We were able to get in for lunch at Miss Mary Bobo’s in Lynchburg, Tennessee earlier this year. It seems that reservations are requested days or weeks in advance, as the setup is family-style dining, with each table having its own host. We called about a week before our visit, left a message preferring the earlier of the day’s two seatings, and they confirmed our reservation. Lunch is $20.
We’ve been wanting to come here for so long. We love revolving table restaurants (like Walnut Hills in Vicksburg and Dinner Bell) and family-style (like Monell’s in Nashville and Mrs. Wilkes’ in Savannah) because it’s so much fun to sit down with strangers and once the meal is over, we’re friends. Miss Mary Bobo’s is unique in that each table sits with a host, whose job it is to get things rolling with introductions and stories, etc.
You can mill around the home beforehand or afterwards to view the furnishings, and of course there’s a giftshop.

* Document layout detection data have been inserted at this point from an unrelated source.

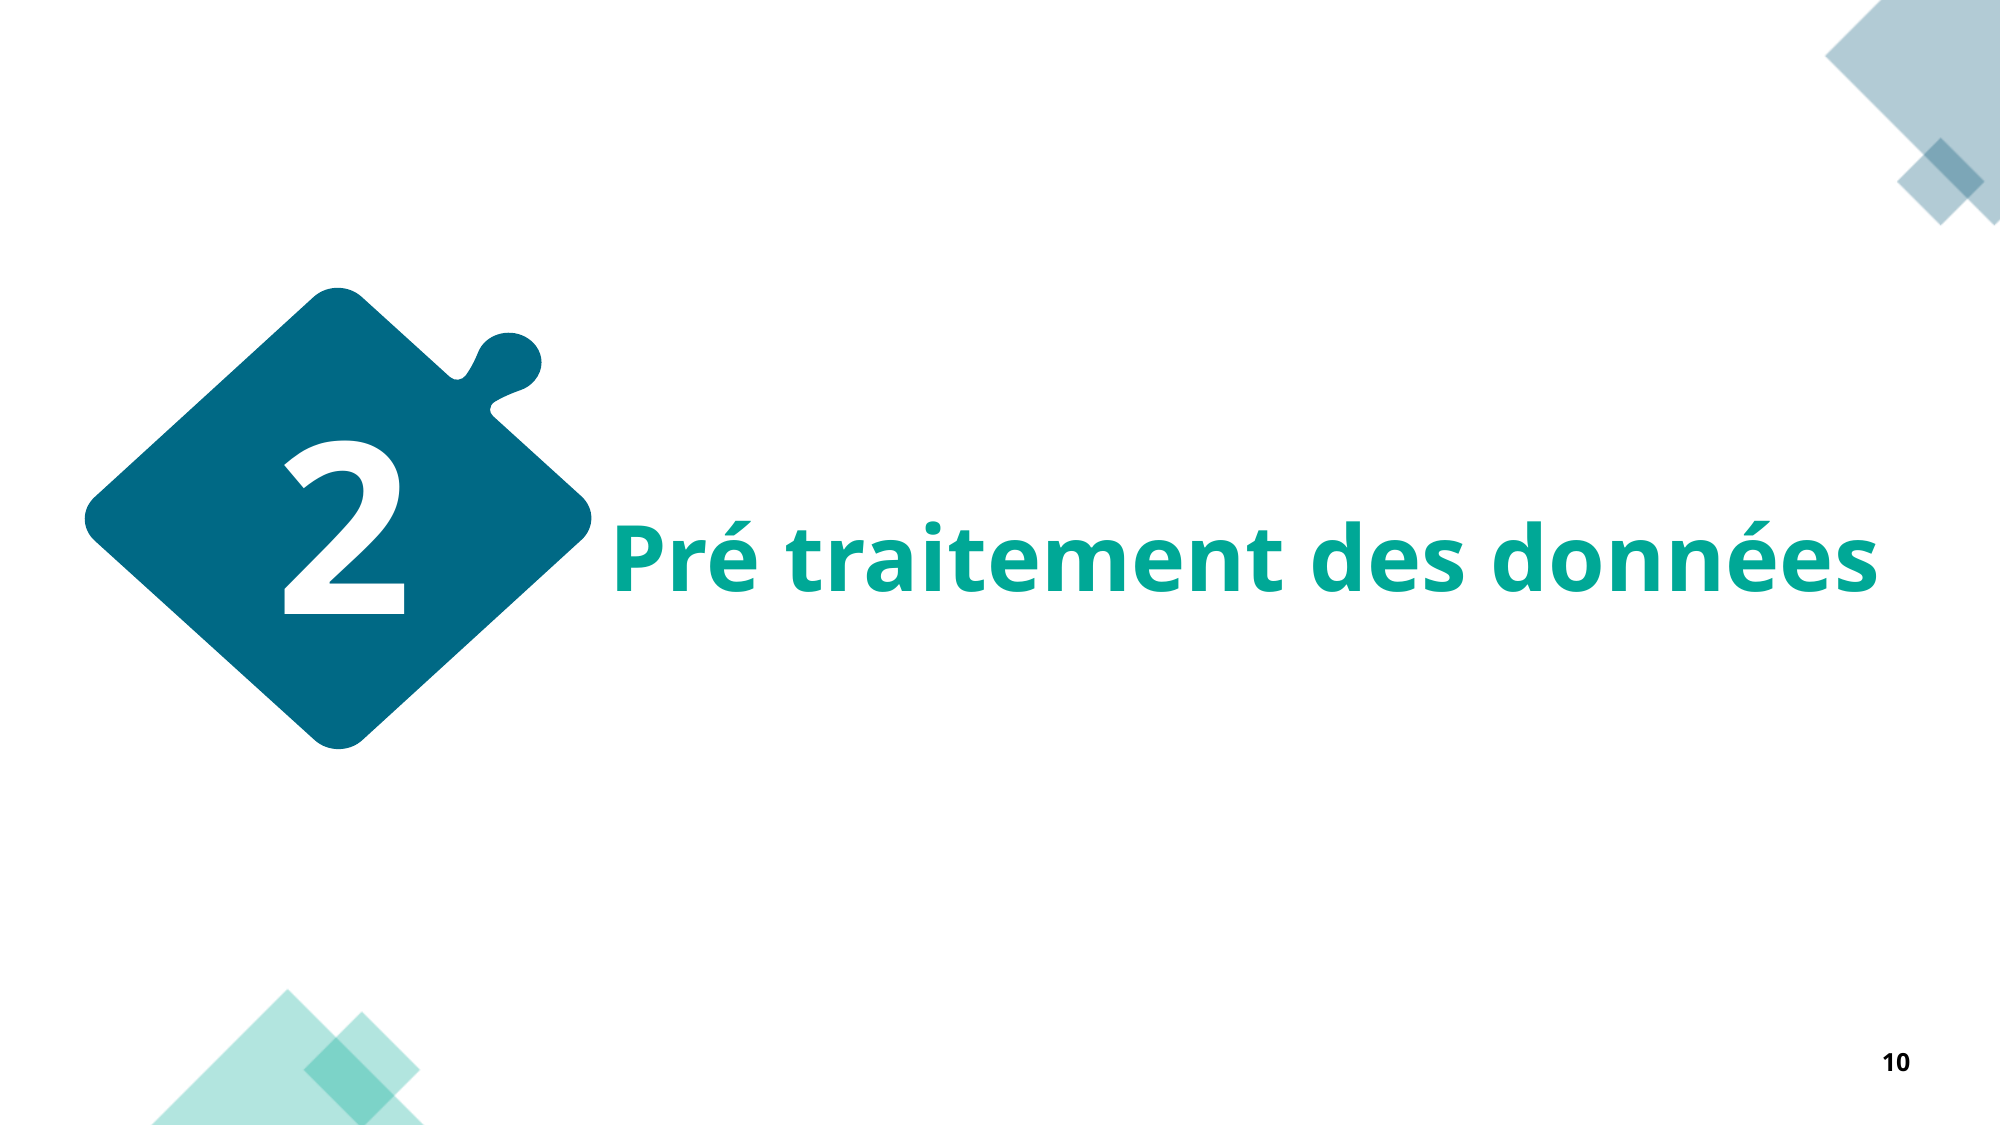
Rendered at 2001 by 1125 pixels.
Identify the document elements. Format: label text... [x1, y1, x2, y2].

picture [107, 924, 461, 1125]
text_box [84, 284, 592, 965]
picture [1806, 0, 2000, 244]
title Pré traitement des données [592, 497, 2000, 583]
slide_number 10 [1805, 1019, 1926, 1106]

I wish I had taken more pictures inside. We were seated with probably a dozen people at the table, and the food was waiting on us. The food was passed, but after the initial introductions began by our host, there wasn’t very much talking going on. Here I was, thinking I was going to see what a great conversationalist could do with a nice group of people, but there wasn’t much chatter at all. I decided to get things going and so I asked her a few questions that maybe we would all enjoy (“what’s the funniest thing you’ve seen as a host here?” etc.). We decided that if the host wasn’t going to get everyone talking, we were. We all had a good time, but it was a little mystifying.

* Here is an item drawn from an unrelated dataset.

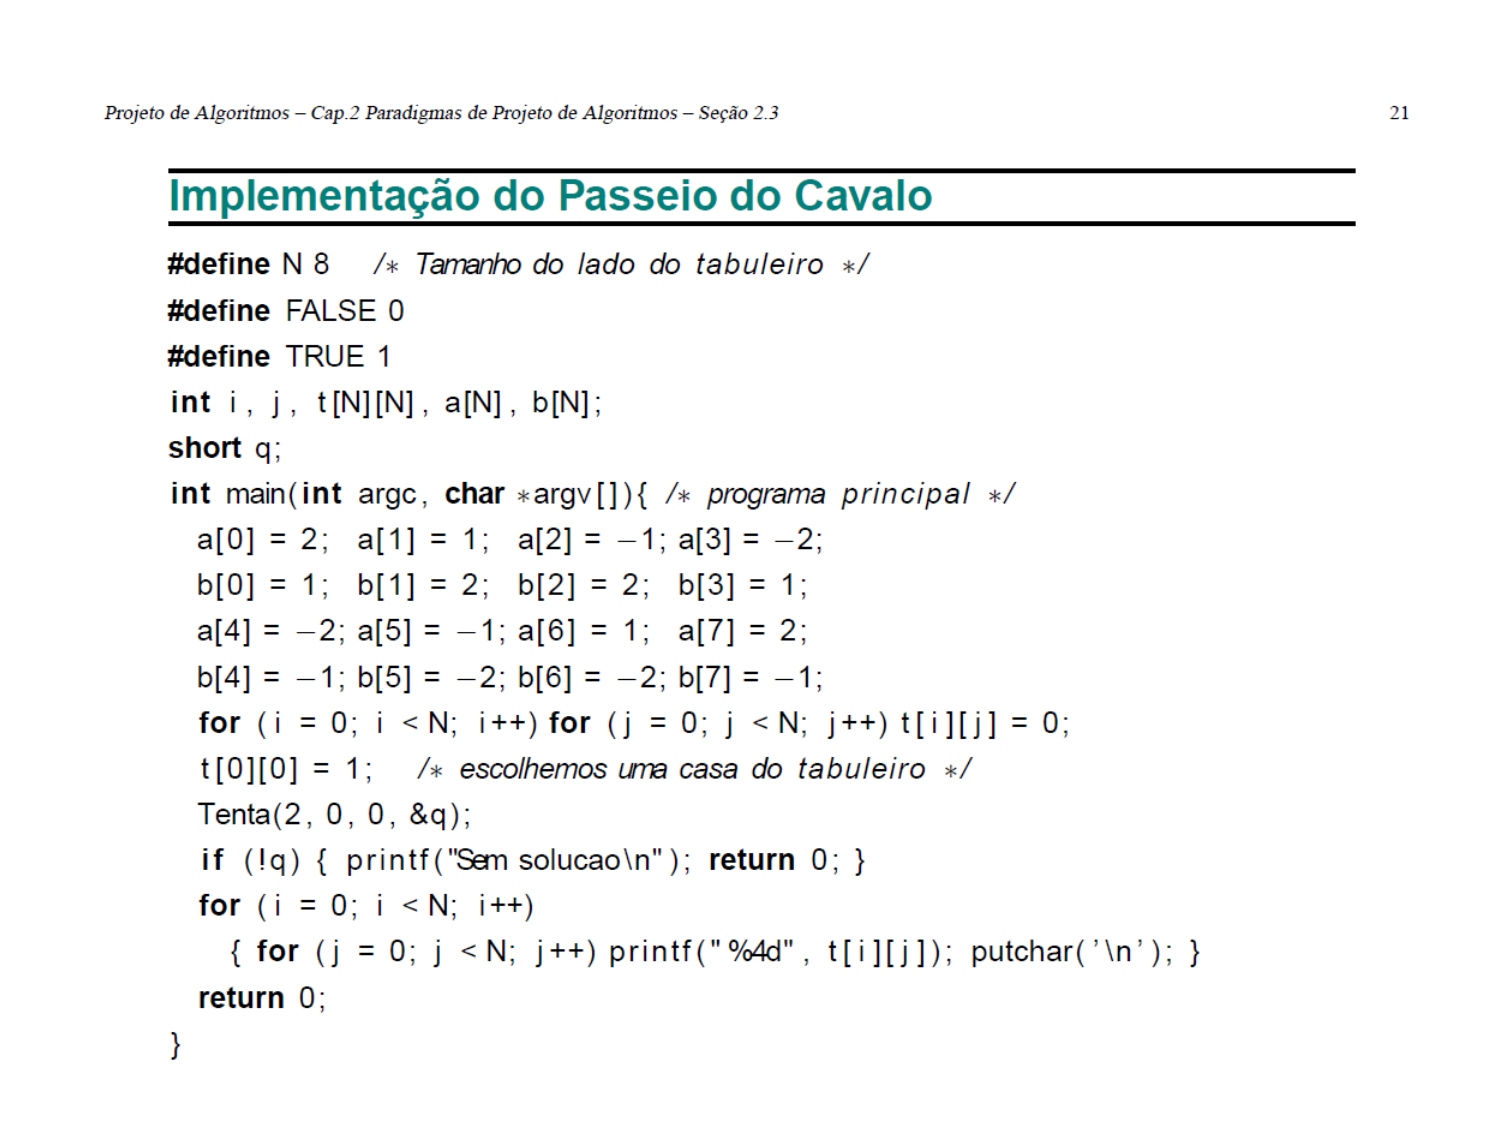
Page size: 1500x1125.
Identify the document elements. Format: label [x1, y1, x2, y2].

picture [34, 58, 1477, 1067]
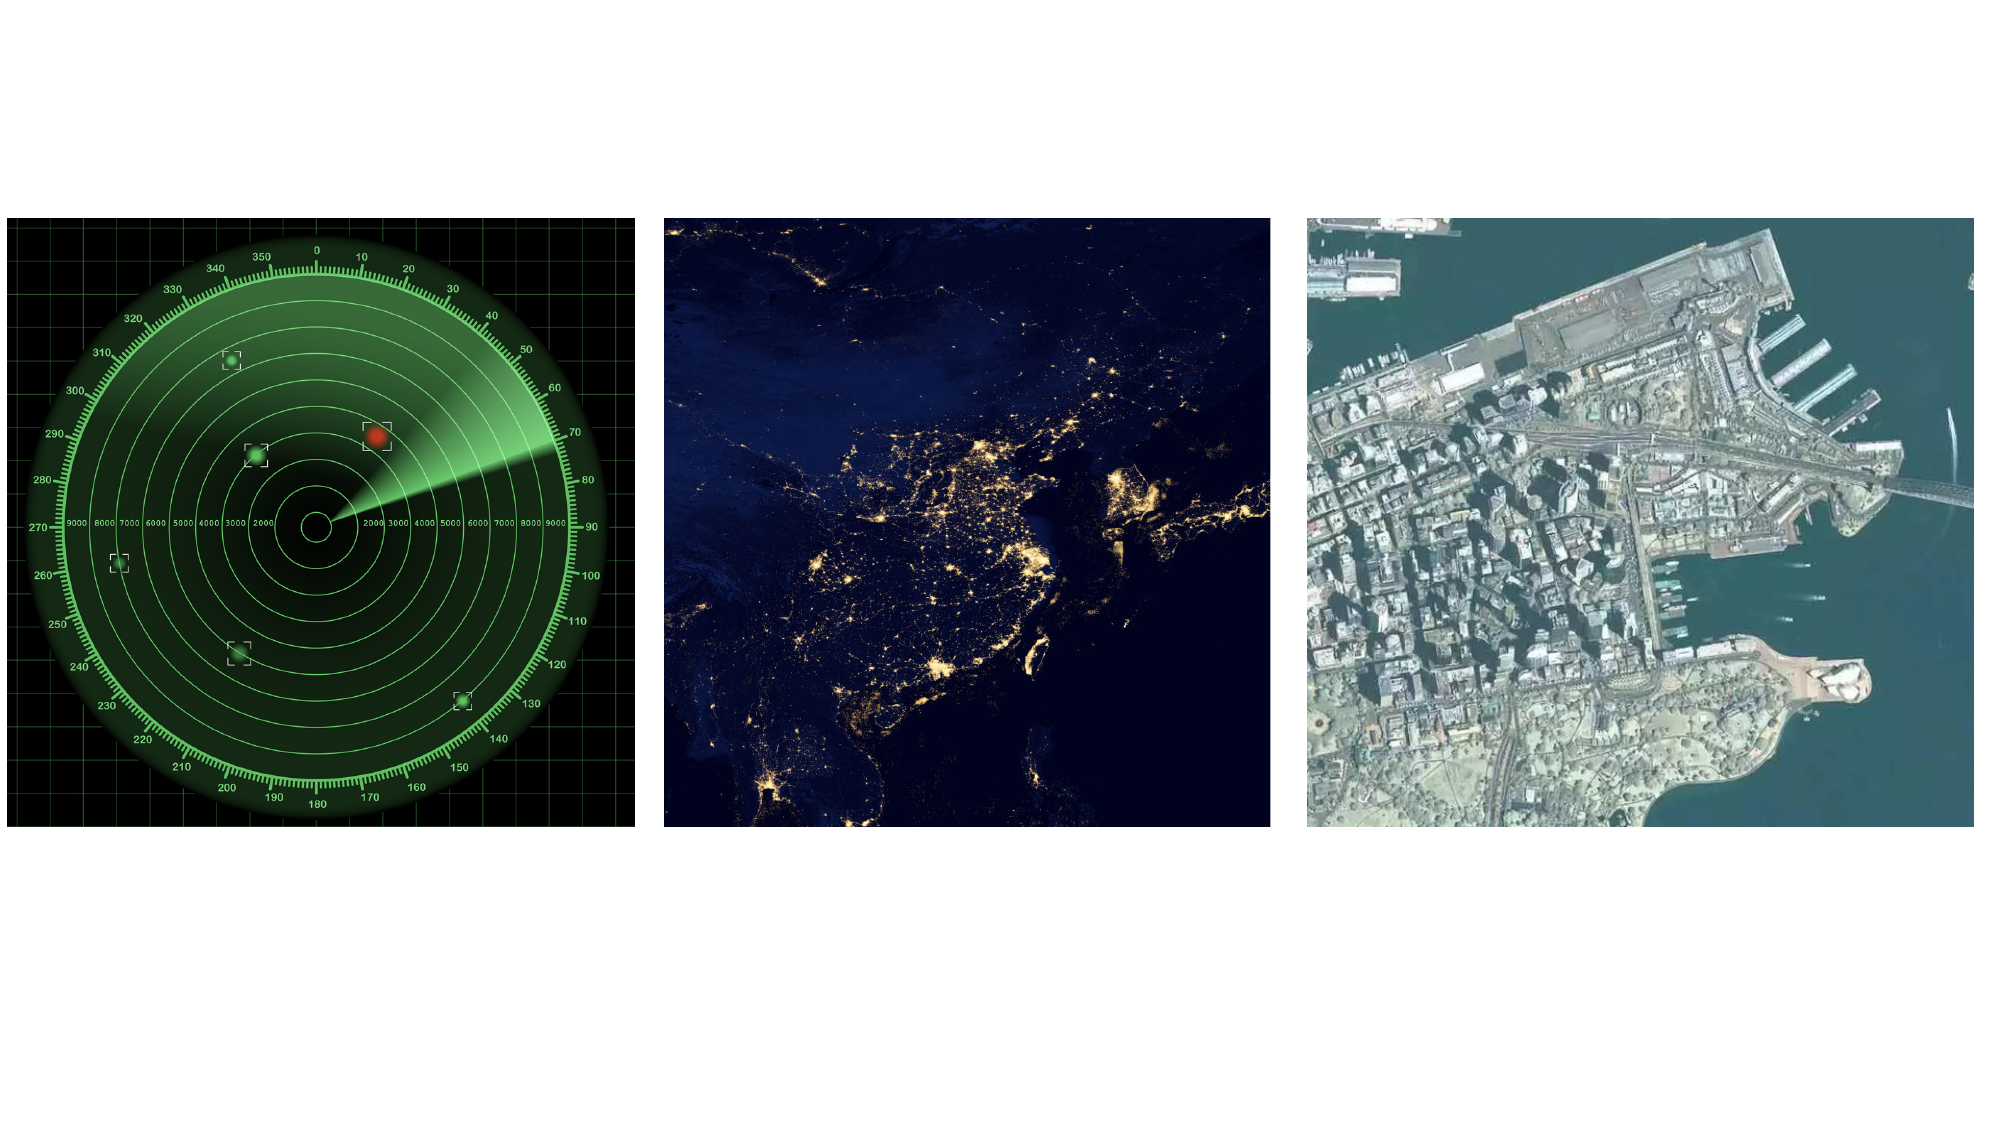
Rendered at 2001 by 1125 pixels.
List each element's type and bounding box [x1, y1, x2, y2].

Here’s the other thing: the food wasn’t very good in general. It wasn’t bad, it’s just that none of it was delicious. It was utilitarian food. The mashed potatoes were mashed potatoes and the beans were beans, even the fried chicken was just fried chicken. From my plate, I tried to get a bite or two of most things served. There wasn’t anything I wanted more of. A shame, because I really just wanted to love this place.
So the best part of the meal food-wise was the dessert, pecan pie with Jack Daniel’s.
Mary and Jack Bobo opened the Bobo Hotel in September, 1908, in a white Federal-style house on Lynchburg’s Main Street. Miss Mary quickly built a successful business that was popular with single school teachers, traveling salesmen and federal revenuers stopping by to check on the local distillery.
The tax man didn’t have to go far – Mr. Jack Daniel himself often took his noonday meal at the boarding house.
“Dinner at Miss Mary Bobo’s may have been the early 20th century version of a power lunch,” Lynne Tolley, current proprietress of Miss Mary Bobo’s and great-grandniece of Jack Daniel said. “Jack Daniel and Lem Motlow were both frequent guests, and the local bank president, Tom Motlow, lived here.”